The new OpenAI o1 language model by OpenAI suggests is the enhancement of step-wise decision is seemingly not present in text-davinci-002 in addition to more. Even though the model was trained from scratch using the most common step-by-step inference approach, the enhancement is most probably attributed to several other factors.
Recently, the scientists of Epoch AI tried to achieve the same level of success as OpenAI o1-preview in the comparative examination using the tough scientific multiple-choice test known as GPQA (Graduate-Level Google-Proof Q&A Benchmark).
OpenAI o1 Reasoning Prompting Software
As to the results of the experiment, the authors concluded that increasing token production gave a boost but no number of tokens could match o1-preview’s performance. GPT-4o variants also had more errors even with more token count than the o1-preview model’s score.
However, the performance gap remained consistent even when compared based on cost per token considering OpenAI o1-preview was more expensive. Epoch AI’s extrapolation shows that using $1,000 of output tokens with GPT-4o is still 11.6% less accurate than o1-preview.

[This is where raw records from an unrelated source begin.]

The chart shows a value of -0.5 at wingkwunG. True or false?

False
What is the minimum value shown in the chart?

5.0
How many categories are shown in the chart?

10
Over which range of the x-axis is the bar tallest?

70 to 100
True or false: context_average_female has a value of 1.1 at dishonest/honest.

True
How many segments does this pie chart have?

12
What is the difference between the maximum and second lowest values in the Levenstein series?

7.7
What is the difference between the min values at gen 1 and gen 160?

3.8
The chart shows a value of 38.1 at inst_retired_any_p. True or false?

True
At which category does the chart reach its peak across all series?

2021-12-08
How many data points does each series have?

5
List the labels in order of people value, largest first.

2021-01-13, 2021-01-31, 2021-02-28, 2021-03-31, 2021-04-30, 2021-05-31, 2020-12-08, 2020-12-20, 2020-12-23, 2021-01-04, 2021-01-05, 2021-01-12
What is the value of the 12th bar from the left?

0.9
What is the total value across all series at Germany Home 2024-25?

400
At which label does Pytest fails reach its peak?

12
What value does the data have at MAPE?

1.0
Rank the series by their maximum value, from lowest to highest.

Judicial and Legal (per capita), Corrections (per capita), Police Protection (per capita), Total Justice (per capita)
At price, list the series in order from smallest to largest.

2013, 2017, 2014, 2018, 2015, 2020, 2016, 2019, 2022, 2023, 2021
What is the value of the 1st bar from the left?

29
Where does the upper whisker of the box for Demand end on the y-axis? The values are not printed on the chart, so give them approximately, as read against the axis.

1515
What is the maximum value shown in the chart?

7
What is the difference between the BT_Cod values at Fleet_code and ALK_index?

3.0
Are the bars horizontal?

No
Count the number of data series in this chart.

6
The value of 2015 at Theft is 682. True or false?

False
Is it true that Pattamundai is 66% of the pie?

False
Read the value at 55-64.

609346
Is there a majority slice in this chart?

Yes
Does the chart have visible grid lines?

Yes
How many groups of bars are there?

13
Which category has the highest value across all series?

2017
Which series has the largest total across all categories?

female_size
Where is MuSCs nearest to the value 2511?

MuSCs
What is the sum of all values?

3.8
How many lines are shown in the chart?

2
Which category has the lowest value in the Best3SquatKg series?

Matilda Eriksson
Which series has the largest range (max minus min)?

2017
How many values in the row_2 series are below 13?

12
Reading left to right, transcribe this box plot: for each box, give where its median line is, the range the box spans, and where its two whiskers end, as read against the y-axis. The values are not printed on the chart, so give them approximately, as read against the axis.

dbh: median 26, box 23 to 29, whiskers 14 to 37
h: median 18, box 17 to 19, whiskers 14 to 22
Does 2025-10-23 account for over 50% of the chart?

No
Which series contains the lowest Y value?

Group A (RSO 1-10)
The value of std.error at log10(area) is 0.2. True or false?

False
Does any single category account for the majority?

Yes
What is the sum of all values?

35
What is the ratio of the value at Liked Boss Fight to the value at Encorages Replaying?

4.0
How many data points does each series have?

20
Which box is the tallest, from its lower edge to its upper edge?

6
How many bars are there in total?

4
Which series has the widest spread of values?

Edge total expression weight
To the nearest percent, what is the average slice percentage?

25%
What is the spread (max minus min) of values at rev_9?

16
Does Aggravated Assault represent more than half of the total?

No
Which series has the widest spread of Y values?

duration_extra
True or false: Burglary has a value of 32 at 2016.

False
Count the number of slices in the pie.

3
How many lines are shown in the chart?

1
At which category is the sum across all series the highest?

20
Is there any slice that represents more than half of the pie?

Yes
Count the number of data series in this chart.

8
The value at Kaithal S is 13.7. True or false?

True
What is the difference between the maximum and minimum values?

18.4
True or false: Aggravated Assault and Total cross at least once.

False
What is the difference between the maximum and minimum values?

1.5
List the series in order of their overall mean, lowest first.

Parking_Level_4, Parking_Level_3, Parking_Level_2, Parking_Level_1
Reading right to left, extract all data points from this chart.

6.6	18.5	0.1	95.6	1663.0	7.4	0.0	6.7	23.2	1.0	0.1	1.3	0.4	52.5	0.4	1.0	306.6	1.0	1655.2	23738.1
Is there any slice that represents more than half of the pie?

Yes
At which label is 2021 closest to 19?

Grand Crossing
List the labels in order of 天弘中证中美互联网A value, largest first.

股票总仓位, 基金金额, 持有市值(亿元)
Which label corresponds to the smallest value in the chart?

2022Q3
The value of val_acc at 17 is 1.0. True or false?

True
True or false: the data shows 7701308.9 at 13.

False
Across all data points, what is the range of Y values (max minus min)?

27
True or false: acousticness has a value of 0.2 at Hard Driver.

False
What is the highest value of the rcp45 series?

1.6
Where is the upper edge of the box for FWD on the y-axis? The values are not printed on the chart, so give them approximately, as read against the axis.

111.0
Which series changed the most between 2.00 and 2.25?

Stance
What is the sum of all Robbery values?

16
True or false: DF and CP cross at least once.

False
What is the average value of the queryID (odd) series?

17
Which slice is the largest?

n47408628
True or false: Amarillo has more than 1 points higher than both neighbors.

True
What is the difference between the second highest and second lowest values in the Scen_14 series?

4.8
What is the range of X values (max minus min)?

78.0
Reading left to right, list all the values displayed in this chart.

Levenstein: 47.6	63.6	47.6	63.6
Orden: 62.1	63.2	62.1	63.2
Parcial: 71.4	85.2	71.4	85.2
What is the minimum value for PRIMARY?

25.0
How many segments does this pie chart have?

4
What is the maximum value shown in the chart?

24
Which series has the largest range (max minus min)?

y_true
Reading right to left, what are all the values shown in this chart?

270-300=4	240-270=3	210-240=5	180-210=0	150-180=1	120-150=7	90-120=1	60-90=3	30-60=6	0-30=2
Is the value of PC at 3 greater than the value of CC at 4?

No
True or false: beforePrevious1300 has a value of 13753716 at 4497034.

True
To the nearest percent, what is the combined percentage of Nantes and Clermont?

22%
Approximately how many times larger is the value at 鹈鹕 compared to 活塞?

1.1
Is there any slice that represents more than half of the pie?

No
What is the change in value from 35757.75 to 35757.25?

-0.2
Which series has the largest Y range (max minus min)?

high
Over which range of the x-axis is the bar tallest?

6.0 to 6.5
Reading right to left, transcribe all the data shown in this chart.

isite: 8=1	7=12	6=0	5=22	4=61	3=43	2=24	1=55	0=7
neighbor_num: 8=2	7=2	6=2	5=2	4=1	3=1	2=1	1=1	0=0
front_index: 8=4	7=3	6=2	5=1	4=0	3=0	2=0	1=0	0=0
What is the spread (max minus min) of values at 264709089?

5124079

From this, the researchers posit that the fact that one can scale up the inference processing power as a way of generating increased power to achieve above-par results like o1. They claim that more sophisticated approaches in reinforcement learning and fine-grained search methods can be expected to be a dominating influential factor, pointing to algorithmic research as the core of AI development.
The authors of the study also want to mention that the results obtained do not suggest proving that network algorithm enhancements are solely and consistently the only reason for o1-preview’s superiority to GPT-4o.
Since o1 has been trained on correct reasoning paths, which has not been done for o2, it may also be better at following through learned logical steps that lead to correct solutions faster hence it optimizes on the available computer power.
Independently, researchers at Arizona State University establish that although the planning task o1 demonstrates considerable improvement, it still contains the tendency to mistakes.
They were found to have improved performance on logical reasoning tasks, but OpenAI o1 provided no guarantee of correct solutions according to their study. On the other hand, historical planning algorithms offered perfectly accurate solutions with shorter computation time and at lower expense.